The violin is a Southern instrument. I inherited mine from my lamented mother, who inherited it from her father, and so on, back seven generations. No one else on the peninsula owned one, let alone played with any skill. I assumed this new player was some out-of-place Southerner, a traveling performer who'd wandered off the road and camped in the marsh for the night. But the tune was native to Tober Cove itself, an unfaithful lover's ballad called "Don't Make Me Choose."
I cursed loud enough to send nearby frogs plopping hastily into the water. There was no telling how an outsider had learned that song, but no tune on earth could bring Cappie running more quickly. She would run straight to me, not the unknown Southerner — she knew where I was keeping vigil, and she would never guess there was a second violinist out in the night. I had to get away before she arrived. As a matter of fact, I had to find the Southerner as evidence I wasn't the one playing the song.
For a moment, I debated whether to take my violin with me. I didn't want to leave it on its own, but if I slipped on mud while slinking through the midnight marsh, I might tumble into some scum-covered pool, instrument and all. Hurriedly I put the violin away and slid the case into the hollow of the log where I'd been sitting. Instead of the violin, I took my spear. Tober Cove already had all the violinists it needed, and I intended to make sure this Southerner got the message.
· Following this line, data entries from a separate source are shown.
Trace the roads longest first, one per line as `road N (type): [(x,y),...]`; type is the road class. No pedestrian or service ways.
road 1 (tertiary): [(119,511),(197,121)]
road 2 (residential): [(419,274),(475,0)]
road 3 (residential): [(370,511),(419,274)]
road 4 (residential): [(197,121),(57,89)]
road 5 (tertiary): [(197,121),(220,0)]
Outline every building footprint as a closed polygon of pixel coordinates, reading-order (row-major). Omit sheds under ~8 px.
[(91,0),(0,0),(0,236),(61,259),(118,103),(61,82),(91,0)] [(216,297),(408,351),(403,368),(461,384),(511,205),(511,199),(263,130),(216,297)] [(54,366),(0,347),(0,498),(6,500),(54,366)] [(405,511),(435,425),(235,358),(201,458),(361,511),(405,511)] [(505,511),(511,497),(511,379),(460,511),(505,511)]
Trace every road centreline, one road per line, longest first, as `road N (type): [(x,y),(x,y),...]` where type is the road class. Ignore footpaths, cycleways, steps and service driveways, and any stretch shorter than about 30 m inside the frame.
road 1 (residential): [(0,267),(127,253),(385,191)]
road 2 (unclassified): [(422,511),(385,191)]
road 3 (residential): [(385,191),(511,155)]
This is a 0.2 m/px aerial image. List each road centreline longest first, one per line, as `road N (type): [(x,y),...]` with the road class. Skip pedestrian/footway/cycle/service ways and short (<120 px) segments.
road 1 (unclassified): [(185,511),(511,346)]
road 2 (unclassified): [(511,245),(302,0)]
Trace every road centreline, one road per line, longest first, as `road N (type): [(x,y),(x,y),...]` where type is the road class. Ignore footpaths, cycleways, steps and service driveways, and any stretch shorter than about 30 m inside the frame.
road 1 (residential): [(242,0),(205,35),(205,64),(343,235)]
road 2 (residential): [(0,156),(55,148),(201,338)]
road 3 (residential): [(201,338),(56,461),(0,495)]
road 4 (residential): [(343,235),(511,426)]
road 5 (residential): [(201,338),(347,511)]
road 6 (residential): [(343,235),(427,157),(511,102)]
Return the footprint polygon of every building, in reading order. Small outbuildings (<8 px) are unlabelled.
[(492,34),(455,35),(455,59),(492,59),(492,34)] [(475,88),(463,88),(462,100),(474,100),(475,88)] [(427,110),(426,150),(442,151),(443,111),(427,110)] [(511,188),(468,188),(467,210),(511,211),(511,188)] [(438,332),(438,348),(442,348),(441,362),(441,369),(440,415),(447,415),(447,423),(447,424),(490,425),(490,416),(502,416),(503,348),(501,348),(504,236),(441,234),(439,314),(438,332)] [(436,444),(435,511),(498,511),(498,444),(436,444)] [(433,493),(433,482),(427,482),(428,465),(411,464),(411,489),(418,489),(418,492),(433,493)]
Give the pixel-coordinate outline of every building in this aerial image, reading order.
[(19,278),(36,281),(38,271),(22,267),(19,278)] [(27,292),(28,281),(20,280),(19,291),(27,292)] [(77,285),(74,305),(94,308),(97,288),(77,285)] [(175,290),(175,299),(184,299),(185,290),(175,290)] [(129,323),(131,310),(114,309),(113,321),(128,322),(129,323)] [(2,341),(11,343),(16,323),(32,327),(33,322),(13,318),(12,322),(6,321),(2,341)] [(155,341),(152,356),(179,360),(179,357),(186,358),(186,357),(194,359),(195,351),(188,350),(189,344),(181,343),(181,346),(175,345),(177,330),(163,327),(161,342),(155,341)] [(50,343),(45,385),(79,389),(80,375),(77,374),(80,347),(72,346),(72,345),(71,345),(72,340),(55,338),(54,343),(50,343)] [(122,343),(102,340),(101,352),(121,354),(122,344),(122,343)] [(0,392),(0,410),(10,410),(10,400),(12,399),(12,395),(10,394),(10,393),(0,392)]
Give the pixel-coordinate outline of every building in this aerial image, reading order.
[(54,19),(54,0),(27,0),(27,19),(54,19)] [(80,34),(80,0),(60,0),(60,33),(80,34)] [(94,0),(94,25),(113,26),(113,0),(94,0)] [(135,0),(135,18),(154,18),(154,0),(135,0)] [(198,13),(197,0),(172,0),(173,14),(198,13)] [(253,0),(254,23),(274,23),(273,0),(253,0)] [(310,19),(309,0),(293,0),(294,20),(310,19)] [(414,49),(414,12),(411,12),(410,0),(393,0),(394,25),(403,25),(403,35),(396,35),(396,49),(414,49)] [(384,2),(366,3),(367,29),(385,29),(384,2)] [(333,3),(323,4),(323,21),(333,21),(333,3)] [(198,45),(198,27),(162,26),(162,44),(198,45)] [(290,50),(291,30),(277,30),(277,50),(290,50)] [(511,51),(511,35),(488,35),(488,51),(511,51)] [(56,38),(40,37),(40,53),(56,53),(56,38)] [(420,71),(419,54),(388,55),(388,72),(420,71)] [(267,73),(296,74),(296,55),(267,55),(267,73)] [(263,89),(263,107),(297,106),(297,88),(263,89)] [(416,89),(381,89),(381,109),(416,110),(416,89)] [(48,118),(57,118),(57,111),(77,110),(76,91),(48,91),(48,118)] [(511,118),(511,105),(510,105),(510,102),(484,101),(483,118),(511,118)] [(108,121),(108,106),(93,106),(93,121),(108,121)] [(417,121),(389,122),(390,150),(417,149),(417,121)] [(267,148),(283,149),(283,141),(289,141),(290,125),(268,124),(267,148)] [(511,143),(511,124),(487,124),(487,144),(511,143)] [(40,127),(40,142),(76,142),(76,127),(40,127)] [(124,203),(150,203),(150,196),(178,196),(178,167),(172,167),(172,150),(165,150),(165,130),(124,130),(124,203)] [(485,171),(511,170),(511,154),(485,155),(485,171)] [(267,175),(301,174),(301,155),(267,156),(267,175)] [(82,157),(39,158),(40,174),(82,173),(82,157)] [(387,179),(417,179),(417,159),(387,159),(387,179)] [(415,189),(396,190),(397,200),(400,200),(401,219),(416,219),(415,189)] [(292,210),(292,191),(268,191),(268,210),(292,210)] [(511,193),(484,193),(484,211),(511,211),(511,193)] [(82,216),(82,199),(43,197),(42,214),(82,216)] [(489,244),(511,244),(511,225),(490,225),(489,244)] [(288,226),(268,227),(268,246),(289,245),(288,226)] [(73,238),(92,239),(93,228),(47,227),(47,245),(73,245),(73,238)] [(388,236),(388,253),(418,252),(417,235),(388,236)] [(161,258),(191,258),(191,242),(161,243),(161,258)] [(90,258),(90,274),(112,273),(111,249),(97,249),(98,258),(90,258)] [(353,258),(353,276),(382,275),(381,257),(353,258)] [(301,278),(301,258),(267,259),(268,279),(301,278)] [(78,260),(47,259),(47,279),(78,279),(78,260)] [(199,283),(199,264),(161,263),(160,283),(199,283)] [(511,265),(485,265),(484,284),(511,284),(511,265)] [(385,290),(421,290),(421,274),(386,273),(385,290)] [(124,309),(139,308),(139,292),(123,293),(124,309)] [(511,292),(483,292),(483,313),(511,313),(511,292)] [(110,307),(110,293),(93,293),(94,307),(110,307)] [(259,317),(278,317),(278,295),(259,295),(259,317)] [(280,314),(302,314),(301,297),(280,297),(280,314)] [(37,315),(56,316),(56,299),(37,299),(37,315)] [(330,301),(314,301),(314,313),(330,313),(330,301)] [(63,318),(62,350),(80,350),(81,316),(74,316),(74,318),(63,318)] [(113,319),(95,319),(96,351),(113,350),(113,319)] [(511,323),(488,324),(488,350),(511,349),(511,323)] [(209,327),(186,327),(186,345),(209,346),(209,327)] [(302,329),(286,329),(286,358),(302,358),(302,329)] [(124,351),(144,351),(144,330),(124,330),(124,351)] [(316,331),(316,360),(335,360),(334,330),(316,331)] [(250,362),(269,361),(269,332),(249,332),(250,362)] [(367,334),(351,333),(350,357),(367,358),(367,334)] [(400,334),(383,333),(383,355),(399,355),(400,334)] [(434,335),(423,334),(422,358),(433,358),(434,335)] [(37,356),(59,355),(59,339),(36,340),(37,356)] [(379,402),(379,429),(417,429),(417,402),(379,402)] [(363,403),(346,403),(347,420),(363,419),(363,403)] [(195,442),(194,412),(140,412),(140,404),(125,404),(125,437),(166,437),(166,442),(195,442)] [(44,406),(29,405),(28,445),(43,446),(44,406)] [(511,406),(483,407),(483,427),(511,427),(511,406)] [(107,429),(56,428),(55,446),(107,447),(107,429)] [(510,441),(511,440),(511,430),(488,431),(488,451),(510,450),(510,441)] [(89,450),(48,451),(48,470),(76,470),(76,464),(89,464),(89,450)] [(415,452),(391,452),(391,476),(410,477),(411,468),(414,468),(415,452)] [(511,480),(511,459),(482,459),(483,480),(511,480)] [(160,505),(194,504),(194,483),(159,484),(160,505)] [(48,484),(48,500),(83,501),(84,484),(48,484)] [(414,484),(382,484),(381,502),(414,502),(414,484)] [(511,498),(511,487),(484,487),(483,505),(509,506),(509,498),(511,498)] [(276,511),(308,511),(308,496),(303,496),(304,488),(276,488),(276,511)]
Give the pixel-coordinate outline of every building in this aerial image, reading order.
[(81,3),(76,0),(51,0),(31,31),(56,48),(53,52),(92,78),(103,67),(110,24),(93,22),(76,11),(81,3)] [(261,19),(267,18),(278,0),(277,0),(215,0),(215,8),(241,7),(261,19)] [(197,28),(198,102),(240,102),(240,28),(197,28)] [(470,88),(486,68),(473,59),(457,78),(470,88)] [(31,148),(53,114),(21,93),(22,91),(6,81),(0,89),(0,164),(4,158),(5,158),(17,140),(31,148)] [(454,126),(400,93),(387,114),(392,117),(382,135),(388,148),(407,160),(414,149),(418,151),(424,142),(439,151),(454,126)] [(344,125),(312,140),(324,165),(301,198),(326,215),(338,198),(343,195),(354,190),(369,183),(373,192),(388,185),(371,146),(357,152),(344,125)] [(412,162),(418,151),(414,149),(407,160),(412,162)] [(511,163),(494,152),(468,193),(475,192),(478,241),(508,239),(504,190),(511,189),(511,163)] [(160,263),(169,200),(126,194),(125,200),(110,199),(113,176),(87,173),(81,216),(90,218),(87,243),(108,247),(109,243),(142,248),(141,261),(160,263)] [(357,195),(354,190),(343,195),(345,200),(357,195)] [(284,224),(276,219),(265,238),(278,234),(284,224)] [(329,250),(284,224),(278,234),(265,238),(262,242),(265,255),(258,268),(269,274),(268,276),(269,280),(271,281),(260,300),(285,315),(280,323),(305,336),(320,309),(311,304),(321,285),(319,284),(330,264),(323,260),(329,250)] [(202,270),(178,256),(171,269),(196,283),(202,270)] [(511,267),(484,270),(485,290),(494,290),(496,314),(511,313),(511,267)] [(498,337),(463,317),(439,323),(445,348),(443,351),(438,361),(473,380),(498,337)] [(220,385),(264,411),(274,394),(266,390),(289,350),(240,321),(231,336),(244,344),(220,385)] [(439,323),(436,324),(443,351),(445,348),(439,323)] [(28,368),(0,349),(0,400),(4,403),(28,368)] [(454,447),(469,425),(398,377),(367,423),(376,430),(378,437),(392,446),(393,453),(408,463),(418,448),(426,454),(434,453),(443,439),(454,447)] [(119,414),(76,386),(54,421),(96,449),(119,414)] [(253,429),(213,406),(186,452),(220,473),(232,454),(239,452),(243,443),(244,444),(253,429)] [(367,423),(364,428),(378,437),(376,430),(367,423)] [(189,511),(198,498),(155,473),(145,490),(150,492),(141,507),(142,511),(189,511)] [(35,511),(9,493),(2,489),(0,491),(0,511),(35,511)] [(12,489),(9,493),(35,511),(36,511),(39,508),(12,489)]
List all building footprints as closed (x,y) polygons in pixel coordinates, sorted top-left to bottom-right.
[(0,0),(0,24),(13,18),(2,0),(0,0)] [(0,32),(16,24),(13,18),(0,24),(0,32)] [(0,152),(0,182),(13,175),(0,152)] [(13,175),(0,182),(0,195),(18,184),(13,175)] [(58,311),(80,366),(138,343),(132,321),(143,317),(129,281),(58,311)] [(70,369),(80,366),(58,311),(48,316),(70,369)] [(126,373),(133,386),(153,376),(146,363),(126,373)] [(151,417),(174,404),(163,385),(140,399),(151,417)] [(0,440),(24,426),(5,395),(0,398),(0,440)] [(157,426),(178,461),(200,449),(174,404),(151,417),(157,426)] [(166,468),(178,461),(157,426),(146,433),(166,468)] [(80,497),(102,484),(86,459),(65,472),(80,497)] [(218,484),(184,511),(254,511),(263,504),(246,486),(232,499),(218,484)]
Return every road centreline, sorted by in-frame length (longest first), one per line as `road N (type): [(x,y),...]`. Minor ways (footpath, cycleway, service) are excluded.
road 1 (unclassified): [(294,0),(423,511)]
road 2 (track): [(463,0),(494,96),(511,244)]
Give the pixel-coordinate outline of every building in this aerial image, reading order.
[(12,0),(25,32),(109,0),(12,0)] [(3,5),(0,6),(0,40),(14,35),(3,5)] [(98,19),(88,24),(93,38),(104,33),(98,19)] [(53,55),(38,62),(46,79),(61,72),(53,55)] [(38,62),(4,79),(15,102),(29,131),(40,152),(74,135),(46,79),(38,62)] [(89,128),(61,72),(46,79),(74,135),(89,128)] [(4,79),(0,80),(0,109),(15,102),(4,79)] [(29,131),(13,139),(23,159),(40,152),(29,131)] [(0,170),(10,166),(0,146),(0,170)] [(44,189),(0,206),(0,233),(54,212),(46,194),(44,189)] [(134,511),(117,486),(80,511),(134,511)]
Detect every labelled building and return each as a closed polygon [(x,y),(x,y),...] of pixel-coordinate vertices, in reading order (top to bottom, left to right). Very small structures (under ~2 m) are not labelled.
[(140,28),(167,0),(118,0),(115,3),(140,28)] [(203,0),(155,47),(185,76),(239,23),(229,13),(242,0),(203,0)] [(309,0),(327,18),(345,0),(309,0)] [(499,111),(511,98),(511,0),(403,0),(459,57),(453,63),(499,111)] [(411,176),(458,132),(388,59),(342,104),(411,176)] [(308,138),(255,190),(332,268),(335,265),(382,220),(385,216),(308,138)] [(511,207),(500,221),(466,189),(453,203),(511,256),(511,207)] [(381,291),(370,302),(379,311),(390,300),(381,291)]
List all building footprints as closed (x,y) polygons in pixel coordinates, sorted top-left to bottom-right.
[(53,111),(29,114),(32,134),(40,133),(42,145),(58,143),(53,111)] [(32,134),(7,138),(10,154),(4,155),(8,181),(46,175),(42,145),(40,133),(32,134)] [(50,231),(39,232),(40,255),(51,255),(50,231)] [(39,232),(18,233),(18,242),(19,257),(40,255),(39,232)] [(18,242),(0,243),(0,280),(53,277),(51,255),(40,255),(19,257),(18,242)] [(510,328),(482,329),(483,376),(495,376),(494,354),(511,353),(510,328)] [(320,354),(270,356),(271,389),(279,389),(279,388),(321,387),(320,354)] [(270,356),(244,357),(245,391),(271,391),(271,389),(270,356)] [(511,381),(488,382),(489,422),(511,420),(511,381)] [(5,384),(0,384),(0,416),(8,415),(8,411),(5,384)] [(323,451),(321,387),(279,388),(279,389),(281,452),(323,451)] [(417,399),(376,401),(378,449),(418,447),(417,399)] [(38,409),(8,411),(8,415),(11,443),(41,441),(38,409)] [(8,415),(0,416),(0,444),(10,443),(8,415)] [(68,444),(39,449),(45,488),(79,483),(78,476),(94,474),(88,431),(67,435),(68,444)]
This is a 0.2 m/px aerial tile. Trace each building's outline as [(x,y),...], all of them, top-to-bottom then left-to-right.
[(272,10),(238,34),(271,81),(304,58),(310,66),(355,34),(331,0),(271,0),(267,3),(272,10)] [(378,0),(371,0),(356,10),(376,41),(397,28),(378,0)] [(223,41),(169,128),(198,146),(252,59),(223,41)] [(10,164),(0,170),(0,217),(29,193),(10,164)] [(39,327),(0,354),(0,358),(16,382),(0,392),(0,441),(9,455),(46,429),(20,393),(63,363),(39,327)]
From childhood days practicing in the marsh, I knew the best shortcuts and the most solid trails. As expected, I slipped several times anyway, soaking my pants to the knee. A dunk or two didn't bother me, but I wanted to avoid stepping on a stone that was really a snapping turtle, dug into the mud to lay her eggs. I cautiously approached every rock that lay in my path, knocking the top with the butt end of my spear, waiting to see if a mean little head would appear and bite off a chunk of the shaft.